Sans-abri : à quand des hébergements durables ?
par Médecins du Monde
vendredi 25 août 2006
Les seize missions de Médecins du monde qui travaillent auprès des sans domicile fixe constatent quotidiennement l’aggravation de leur situation. L’association continue donc de réclamer des solutions d’hébergement durables pour les personnes à la rue, et pour cela, poursuit la distribution des tentes.
Depuis plusieurs mois, le bitume parisien est parsemé de tentes de Médecins du monde. « Et l’on ne décampera pas tant que de meilleures conditions d’hébergement ne seront pas proposées », prévient Graciela Robert, responsable de la mission SDF. Avec l’opération « A défaut d’un toit, une toile de tente », entamée en décembre dernier, l’association a déjà distribué plus de trois cents tentes igloo aux sans-abri de la capitale. « Cette campagne-action a pour objectif d’offrir aux personnes à la rue un abri de fortune et de rendre le problème plus visible. Les tentes sont comme des balises », explique Graciela Robert. Plus de cinq millions de personnes se trouvent en situation de mal logement en France, selon le rapport 2006 de la Fondation Abbé Pierre, tandis que 57% des patients vus par la Mission France vivent dans des logements précaires, ou se trouvent sans logement.

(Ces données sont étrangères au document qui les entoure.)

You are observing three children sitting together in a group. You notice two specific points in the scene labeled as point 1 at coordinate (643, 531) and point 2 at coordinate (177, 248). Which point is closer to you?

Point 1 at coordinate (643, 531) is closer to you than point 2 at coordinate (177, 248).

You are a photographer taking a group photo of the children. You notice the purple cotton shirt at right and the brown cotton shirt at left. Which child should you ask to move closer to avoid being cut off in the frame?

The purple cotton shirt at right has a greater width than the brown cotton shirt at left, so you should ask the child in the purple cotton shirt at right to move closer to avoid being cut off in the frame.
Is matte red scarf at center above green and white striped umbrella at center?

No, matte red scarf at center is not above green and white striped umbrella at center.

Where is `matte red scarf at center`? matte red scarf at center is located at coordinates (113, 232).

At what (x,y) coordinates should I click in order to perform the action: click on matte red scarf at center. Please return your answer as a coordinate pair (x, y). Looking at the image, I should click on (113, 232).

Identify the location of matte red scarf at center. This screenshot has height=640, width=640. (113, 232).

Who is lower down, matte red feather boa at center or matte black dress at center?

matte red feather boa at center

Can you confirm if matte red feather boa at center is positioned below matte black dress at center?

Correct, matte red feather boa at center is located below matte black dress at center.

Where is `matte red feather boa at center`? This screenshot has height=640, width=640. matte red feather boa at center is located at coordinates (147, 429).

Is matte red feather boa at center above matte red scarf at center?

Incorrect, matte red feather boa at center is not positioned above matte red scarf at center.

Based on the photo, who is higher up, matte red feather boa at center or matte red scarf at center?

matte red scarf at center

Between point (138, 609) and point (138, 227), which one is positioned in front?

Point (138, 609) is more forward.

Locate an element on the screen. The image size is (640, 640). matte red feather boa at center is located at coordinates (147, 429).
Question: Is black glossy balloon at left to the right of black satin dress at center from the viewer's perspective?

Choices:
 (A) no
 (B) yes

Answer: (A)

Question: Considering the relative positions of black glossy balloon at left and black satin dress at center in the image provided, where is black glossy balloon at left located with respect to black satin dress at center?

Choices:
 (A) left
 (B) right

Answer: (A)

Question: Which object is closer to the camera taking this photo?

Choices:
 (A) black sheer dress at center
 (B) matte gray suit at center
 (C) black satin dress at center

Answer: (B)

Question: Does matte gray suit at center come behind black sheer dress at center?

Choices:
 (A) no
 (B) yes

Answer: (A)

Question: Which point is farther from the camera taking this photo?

Cette situation entraîne une dégradation de leur santé. De plus, leurs conditions de vie sont inacceptables, quel que soit le moment de l’année. Les sans-abri ne souffrent pas moins l’été : l’hypothermie fait alors place à la déshydratation. Les personnes se rendent également moins compte des effets nocifs de la consommation d’alcool. Sans oublier l’éternel parcours du combattant d’une personne à la rue pour organiser son quotidien... « Trouver un endroit pour se nourrir, pour se laver, faire les démarches de réinsertion et de recherche d’emploi. Cela requiert tout un planning et provoque des situations de détresse permanente », note Graciela Robert.
Le profil des sans-abri a changé
Depuis de nombreuses années, sur le terrain, la responsable a constaté une évolution des profils des personnes à la rue : de plus en plus de jeunes, de femmes, et de personnes ayant des problèmes de santé mentale. Et tous les ans, le même scénario se répète : les moyens, déjà insuffisants, mis en place pendant l’hiver, diminuent dès l’arrivée des beaux jours. Alors que leurs besoins restent les mêmes, les personnes à la rue ont accès à moins de places d’hébergement d’urgence, et ont moins de points de distribution de nourriture. « La question n’est pas uniquement financière, insiste Graciela Robert. Ce qui est en jeu, c’est aussi la façon dont on analyse les besoins, et celle dont on conçoit l’aide. Il faut mettre à plat ce dispositif d’hébergement. Ce qui permettra peut-être aussi de diminuer le nombre de refus d’aller dans les centres d’hébergement ». En effet, beaucoup de sans-abri ne veulent pas s’y rendre, car ils ne s’y sentent pas en sécurité, à cause des vols, de l’inadaptation des structures à leurs besoins... Les équipes constatent ainsi quotidiennement la nécessité de sortir des plans d’urgence hivernale et de créer des hébergements durables.
Catherine Petillon, journaliste bénévole à Médecins du monde
http://www.medecinsdumonde.org/terrain/thematiques/thematique_sdf
------------------
Des mesures encourageantes
Selon l’association, les mesures préconisées par le rapport d’Agnès de Fleurieu et de Laurent Chambaud, remis à la ministre déléguée à la Cohésion sociale et à la Parité le 9 août, sont encourageantes. Ainsi, la proposition de créer un « hébergement de stabilisation » avec des centres ouverts en permanence et sans limite de durée va dans le bon sens : des solutions durables et adaptées aux personnes sans abri. Toutefois, ces mesures doivent être mises en œuvre en nombre, au niveau national, et avant l’arrivée de l’hiver, afin de ne pas retomber dans le schéma des traditionnels dispositifs d’urgence.